◆ WORK ORDER
Output the data below exactly as it is, dropping the pictures from your copy.

(Dataset entries)

= = = = =

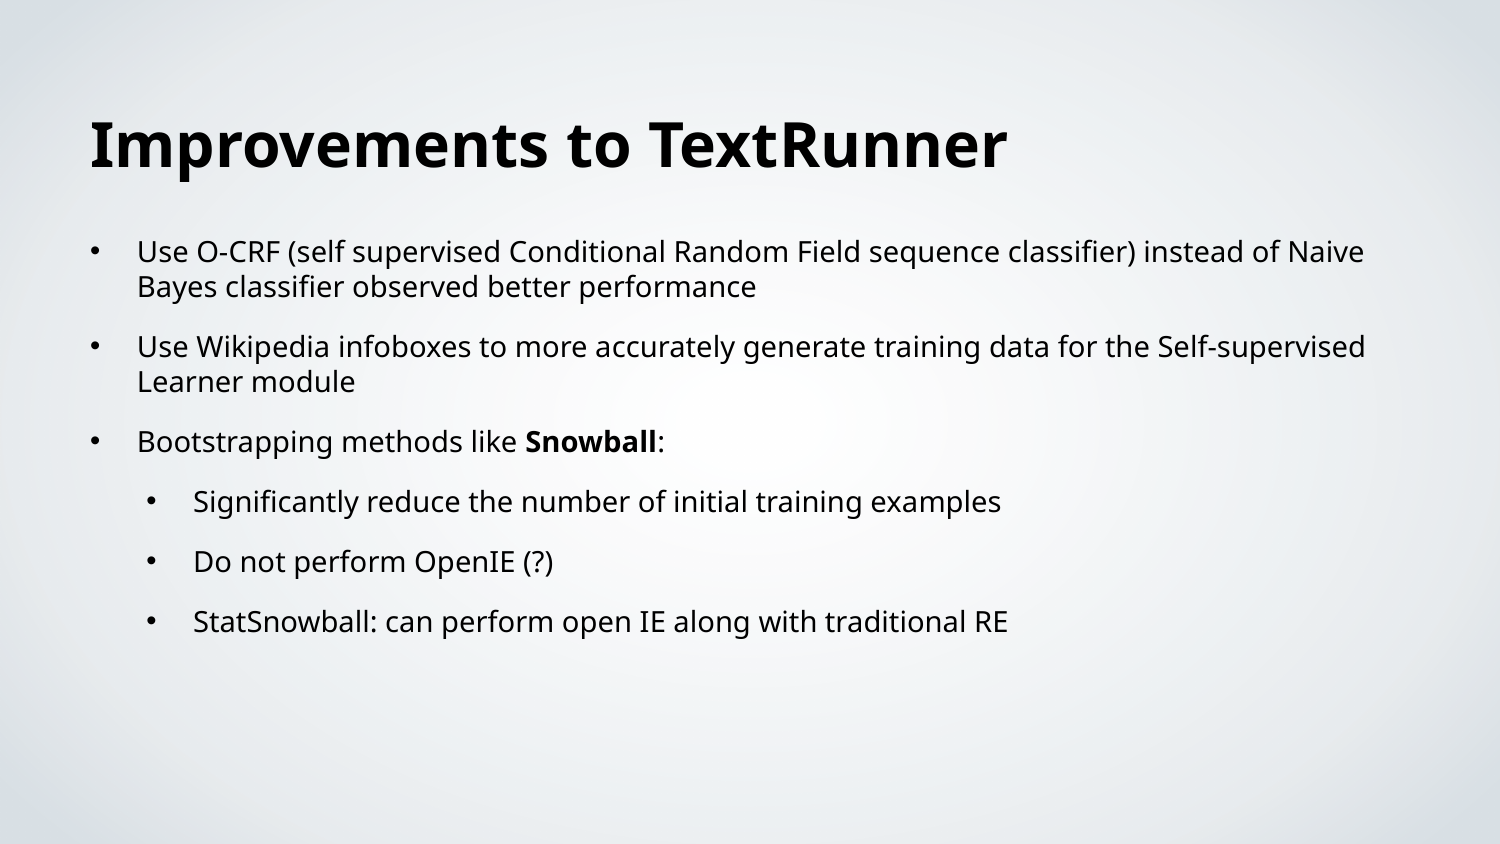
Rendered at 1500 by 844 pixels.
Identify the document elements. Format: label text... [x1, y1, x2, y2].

text_box Use O-CRF (self supervised Conditional Random Field sequence classifier) instead of Naive Bayes classifier observed better performance Use Wikipedia infoboxes to more accurately generate training data for the Self-supervised Learner module Bootstrapping methods like Snowball: Significantly reduce the number of initial training examples Do not perform OpenIE (?) StatSnowball: can perform open IE along with traditional RE [78, 227, 1447, 644]
text_box Improvements to TextRunner [78, 99, 1447, 186]
picture [0, 0, 1500, 844]
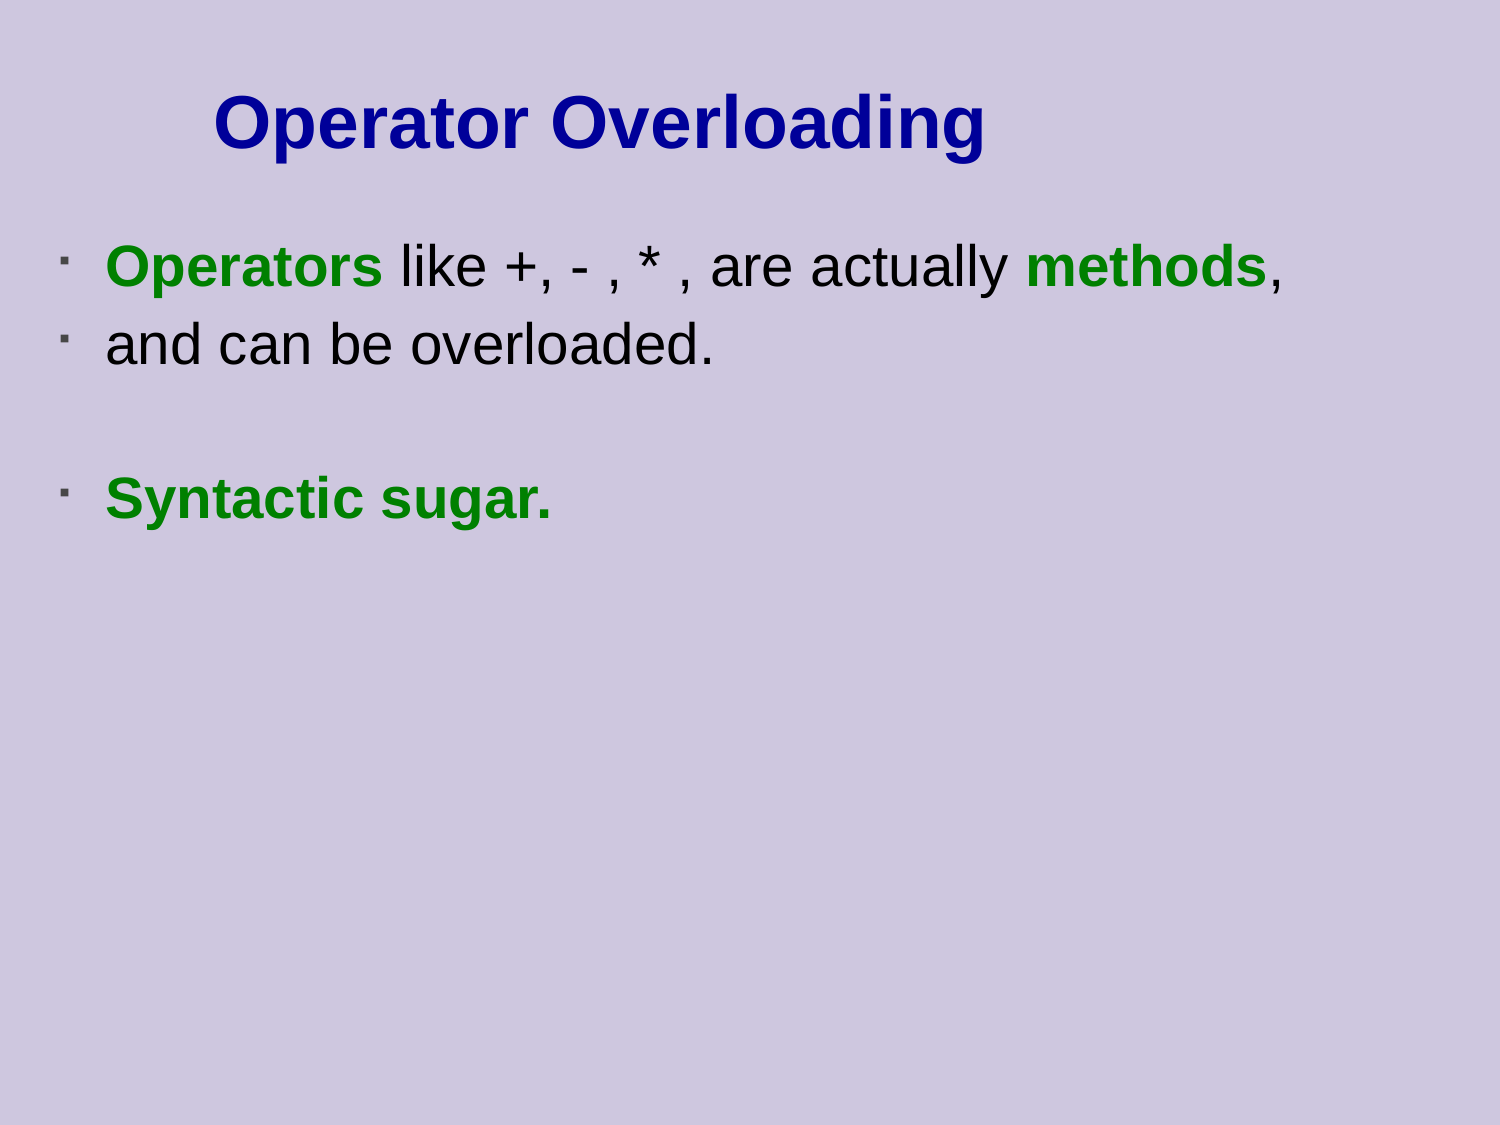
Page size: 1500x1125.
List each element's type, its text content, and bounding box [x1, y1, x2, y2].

= = = = =

◆ RESULT OF THIS EXERCISE
Rendered at 1500 by 844 pixels.
Identify the document elements. Format: label text... [x1, y1, x2, y2].

text_box Use O-CRF (self supervised Conditional Random Field sequence classifier) instead of Naive Bayes classifier observed better performance Use Wikipedia infoboxes to more accurately generate training data for the Self-supervised Learner module Bootstrapping methods like Snowball: Significantly reduce the number of initial training examples Do not perform OpenIE (?) StatSnowball: can perform open IE along with traditional RE [78, 227, 1447, 644]
text_box Improvements to TextRunner [78, 99, 1447, 186]
picture [0, 0, 1500, 844]
Page size: 1500x1125.
List each element's type, its text content, and bounding box [x1, y1, x2, y2].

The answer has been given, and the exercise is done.